7 thoughts on “Letter in The Independent on Sunday | 2 December 2012”

  1. So here it is, folks, in black and white. A veritable guide to all the major players who have created and guided policy on the research & management of M.E. for the past 10-20 years, the very policy and mindset that has resulted in maintaining the status quo & ensuring that bedbound M.E. patients have stayed exactly where they are. With the notable exception of Prof Holgate, here are the players that have resisted progress, innovation and reality and held fast to the ideals of the 20th century, though given the context of this letter, I am most disappointed to see Prof Holgate’s name on this list.

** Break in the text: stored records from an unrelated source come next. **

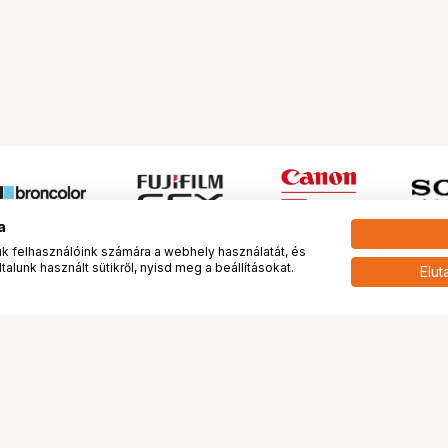
a
 felhasználóink számára a webhely használatát, és
alunk használt sütikről, nyisd meg a beállításokat.
Elut
 meg minket!
További oldalaink
tkozunk
Fotókönyv
 véleménye rólunk
Fotólabor
óterem és Stúdió
Digitalizálás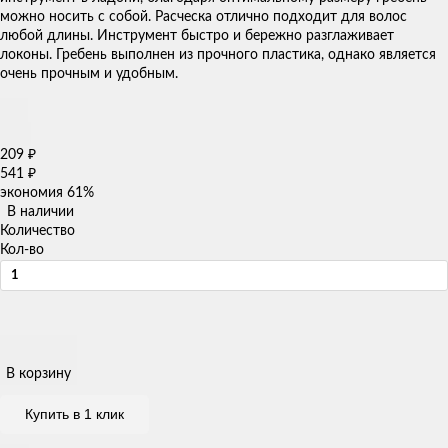
можно носить с собой. Расческа отлично подходит для волос
любой длины. Инструмент быстро и бережно разглаживает
локоны. Гребень выполнен из прочного пластика, однако является
очень прочным и удобным.
209
₽
541
₽
экономия
61%
В наличии
Количество
Кол-во
В корзину
Купить в 1 клик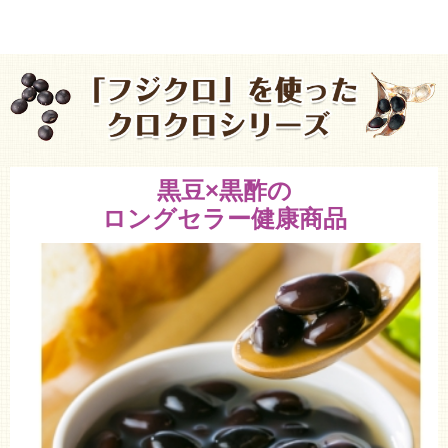
黒豆×黒酢の
ロングセラー健康商品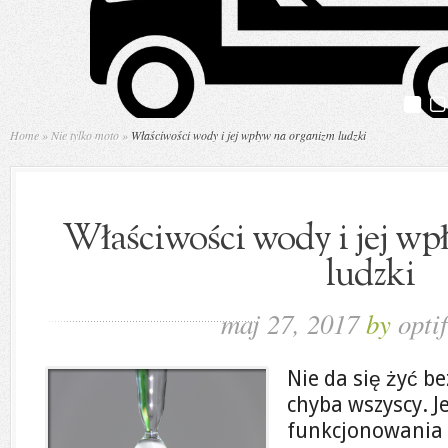
Home
»
Nie tylko moto
»
Właściwości wody i jej wpływ na organizm ludzki
Właściwości wody i jej wp
ludzki
maj 27, 2017
by
optif
Nie da się żyć b
chyba wszyscy. J
funkcjonowania 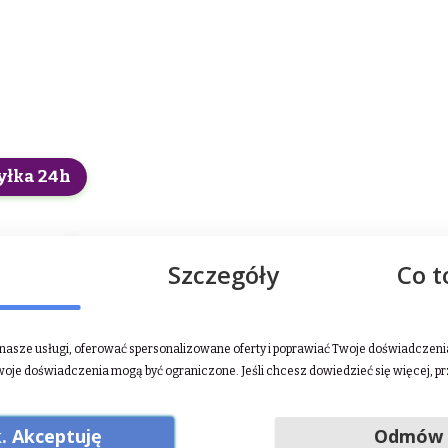
yłka 24h
Szczegóły
Co t
asze usługi, oferować spersonalizowane oferty i poprawiać Twoje doświadczenia.
woje doświadczenia mogą być ograniczone. Jeśli chcesz dowiedzieć się więcej, p
. Akceptuję
Odmów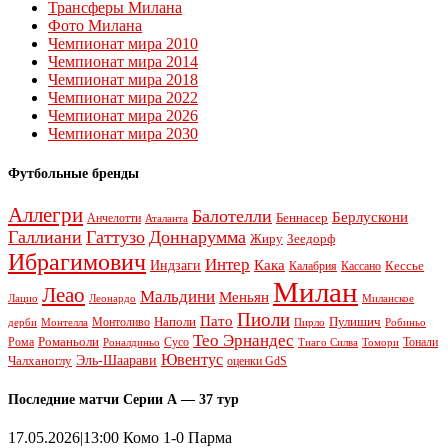
Трансферы Милана
Фото Милана
Чемпионат мира 2010
Чемпионат мира 2014
Чемпионат мира 2018
Чемпионат мира 2022
Чемпионат мира 2026
Чемпионат мира 2030
Футбольные бренды
Аллегри
Балотелли
Берлускони
Беннасер
Анчелотти
Аталанта
Галлиани
Гаттузо
Доннарумма
Жиру
Зеедорф
Ибрагимович
Интер
Кака
Индзаги
Кессье
Калабрия
Кассано
Милан
Леао
Мальдини
Меньян
Леонардо
Лацио
Миланское
Пиоли
Пато
Наполи
Монтоливо
Пулишич
Монтелла
Пирло
дерби
Робиньо
Тео Эрнандес
Рома
Романьоли
Сусо
Тонали
Роналдиньо
Тиаго Силва
Томори
Ювентус
Эль-Шаарави
Чалханоглу
оценки GdS
Последние матчи Серии А — 37 тур
17.05.2026|13:00 Комо 1-0 Парма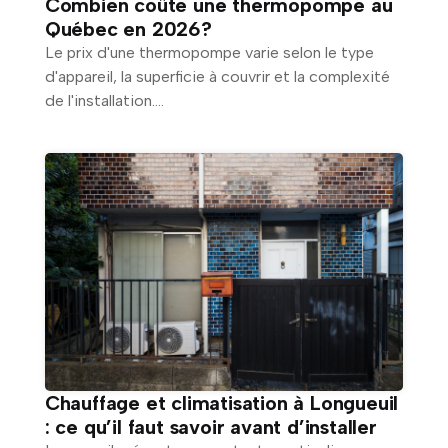
Combien coûte une thermopompe au
Québec en 2026?
Le prix d'une thermopompe varie selon le type
d'appareil, la superficie à couvrir et la complexité
de l'installation....
Chauffage et climatisation à Longueuil
: ce qu’il faut savoir avant d’installer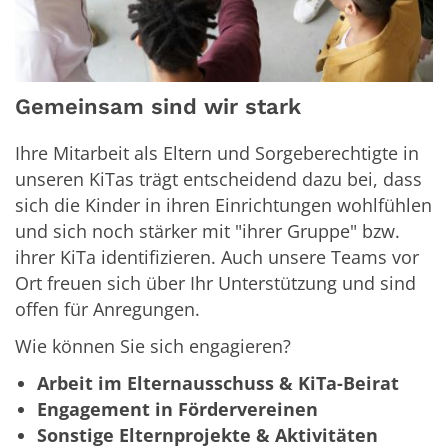
Gemeinsam sind wir stark
Ihre Mitarbeit als Eltern und Sorgeberechtigte in
unseren KiTas trägt entscheidend dazu bei, dass
sich die Kinder in ihren Einrichtungen wohlfühlen
und sich noch stärker mit "ihrer Gruppe" bzw.
ihrer KiTa identifizieren. Auch unsere Teams vor
Ort freuen sich über Ihr Unterstützung und sind
offen für Anregungen.
Wie können Sie sich engagieren?
Arbeit im Elternausschuss & KiTa-Beirat
Engagement in Fördervereinen
Sonstige Elternprojekte & Aktivitäten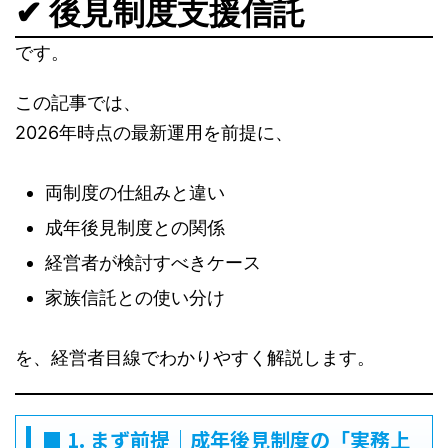
✔ 後見制度支援信託
です。
この記事では、
2026年時点の最新運用を前提に、
両制度の仕組みと違い
成年後見制度との関係
経営者が検討すべきケース
家族信託との使い分け
を、経営者目線でわかりやすく解説します。
■ 1. まず前提｜成年後見制度の「実務上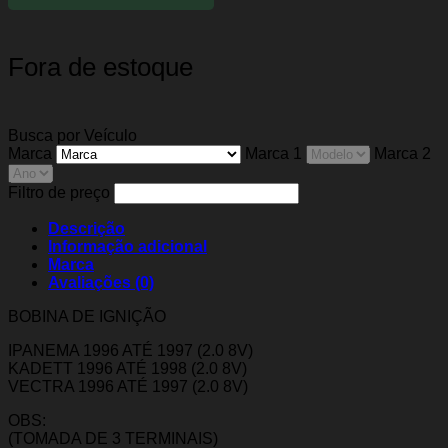
Fora de estoque
Busca por Veículo
Marca
Marca 1
Marca 2
Filtro de preço
Descrição
Informação adicional
Marca
Avaliações (0)
BOBINA DE IGNIÇÃO
IPANEMA 1996 ATÉ 1997 (2.0 8V)
KADETT 1996 ATÉ 1998 (2.0 8V)
VECTRA 1996 ATÉ 1997 (2.0 8V)
OBS:
(TOMADA DE 3 TERMINAIS)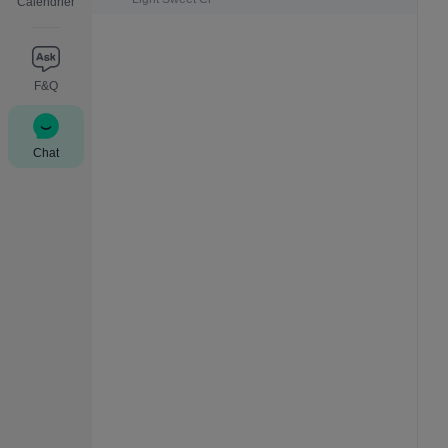
Calendrier
F&Q
Chat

    1. There are a number of names missing from that list. Some are not even telling patients openly what they are doing.

  2. Indeed, Jackie.

    And so insulting to those biomedical researchers who are working away in the background quietly and sincerely without fanfare. The ones who only speak when they have something useful to say.

  3. This letter just shows who has stopped the testing and treatment of an infectious disease that they deny exists. Personally I think psychiatrists should be certified-they diagnose patients without any kind of tests-its just a theory to them.

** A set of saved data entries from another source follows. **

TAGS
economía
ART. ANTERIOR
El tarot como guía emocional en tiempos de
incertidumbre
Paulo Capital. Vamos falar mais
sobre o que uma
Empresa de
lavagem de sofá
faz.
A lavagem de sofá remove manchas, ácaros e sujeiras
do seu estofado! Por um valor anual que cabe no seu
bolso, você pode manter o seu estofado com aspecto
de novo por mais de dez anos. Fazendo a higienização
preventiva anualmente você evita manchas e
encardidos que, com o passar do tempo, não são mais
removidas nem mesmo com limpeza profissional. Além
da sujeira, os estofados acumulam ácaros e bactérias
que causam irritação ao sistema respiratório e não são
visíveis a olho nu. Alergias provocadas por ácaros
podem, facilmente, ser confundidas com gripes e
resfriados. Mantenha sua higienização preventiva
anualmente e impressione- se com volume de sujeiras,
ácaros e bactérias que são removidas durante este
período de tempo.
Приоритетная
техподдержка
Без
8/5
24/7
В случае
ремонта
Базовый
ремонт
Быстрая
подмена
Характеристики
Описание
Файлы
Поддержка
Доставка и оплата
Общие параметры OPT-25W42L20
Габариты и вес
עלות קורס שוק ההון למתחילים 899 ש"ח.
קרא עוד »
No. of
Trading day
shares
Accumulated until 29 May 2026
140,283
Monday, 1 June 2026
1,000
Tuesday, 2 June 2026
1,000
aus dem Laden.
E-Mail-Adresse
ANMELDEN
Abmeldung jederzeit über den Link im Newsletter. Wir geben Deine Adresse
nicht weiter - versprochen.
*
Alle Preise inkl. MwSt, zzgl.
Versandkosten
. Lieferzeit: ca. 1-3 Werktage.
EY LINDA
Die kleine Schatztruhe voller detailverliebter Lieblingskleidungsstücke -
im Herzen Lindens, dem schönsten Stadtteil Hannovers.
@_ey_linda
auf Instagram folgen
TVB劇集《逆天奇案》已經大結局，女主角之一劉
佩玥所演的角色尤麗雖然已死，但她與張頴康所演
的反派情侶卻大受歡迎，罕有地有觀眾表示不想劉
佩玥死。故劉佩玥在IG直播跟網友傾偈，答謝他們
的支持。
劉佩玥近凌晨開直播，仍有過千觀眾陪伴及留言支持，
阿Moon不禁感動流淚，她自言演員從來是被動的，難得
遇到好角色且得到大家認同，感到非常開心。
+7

    I do hope that the ME Asso does not support Simon Wessely!

    Jacqui Butterworth

  4. Could the ME Assoc. write a letter in response? – detailing a list of the researchers with the titles of their bio-medical research (e.g Julia Newton) that is going on across the UK (& beyond ?); thereby agreeing more biomedical research is needed. In conjunction with MERE ?
    – asking the signatories to provide titles of their current research.
    – the letter talks of in the past “may have resulted in patients not receiving the best treatments & care..” and the response letter to point out that this bio medical research is needed so patients do receive ‘best’ treatment & care in future.
    – obviously not condoning any ‘harrassment’.

    As a parent of young person with ME I’m interested as to what are the “best treatments and care” referred to in the letter from Dr Crawley et al. ?

    I recall that 2 of the signatories oversaw/managed the PACE trial in the Oxford region.

    I wonder if this letter, the earlier article by Simon Wessely, his recent award for services to medical field, are gathering support pre-runners towards the NICE guildelines review next year and a coninuation of the PACE trial recommendations.